WORK INSTRUCTION: From the first line of the records through the line containing "Again, we were", retype every line exactly and nothing else.

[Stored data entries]
□ □ □ □
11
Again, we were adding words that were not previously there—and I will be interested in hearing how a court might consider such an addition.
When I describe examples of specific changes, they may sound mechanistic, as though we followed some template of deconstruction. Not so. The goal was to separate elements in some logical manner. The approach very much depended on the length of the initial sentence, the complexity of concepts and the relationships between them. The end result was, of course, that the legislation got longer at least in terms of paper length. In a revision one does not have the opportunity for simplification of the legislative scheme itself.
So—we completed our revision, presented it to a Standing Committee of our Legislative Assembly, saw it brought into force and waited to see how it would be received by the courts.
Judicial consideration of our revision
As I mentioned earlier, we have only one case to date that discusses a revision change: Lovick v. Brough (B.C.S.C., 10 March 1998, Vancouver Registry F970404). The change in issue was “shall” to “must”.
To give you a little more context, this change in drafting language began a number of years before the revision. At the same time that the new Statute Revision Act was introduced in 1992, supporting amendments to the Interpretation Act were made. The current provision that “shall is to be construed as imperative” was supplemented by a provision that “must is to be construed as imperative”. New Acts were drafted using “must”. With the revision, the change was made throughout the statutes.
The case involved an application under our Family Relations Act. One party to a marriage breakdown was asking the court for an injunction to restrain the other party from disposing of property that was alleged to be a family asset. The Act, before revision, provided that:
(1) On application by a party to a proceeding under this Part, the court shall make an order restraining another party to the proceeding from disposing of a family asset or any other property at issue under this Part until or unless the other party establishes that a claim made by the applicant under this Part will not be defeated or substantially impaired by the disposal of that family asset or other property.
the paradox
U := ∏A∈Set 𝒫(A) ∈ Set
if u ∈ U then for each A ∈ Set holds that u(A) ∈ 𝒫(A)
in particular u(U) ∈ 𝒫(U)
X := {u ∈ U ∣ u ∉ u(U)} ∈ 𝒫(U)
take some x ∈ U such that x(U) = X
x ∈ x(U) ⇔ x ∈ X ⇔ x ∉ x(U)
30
□ □ □ □
OUTPUT:
11
Again, we were adding words that were not previously there—and I will be interested in hearing how a court might consider such an addition.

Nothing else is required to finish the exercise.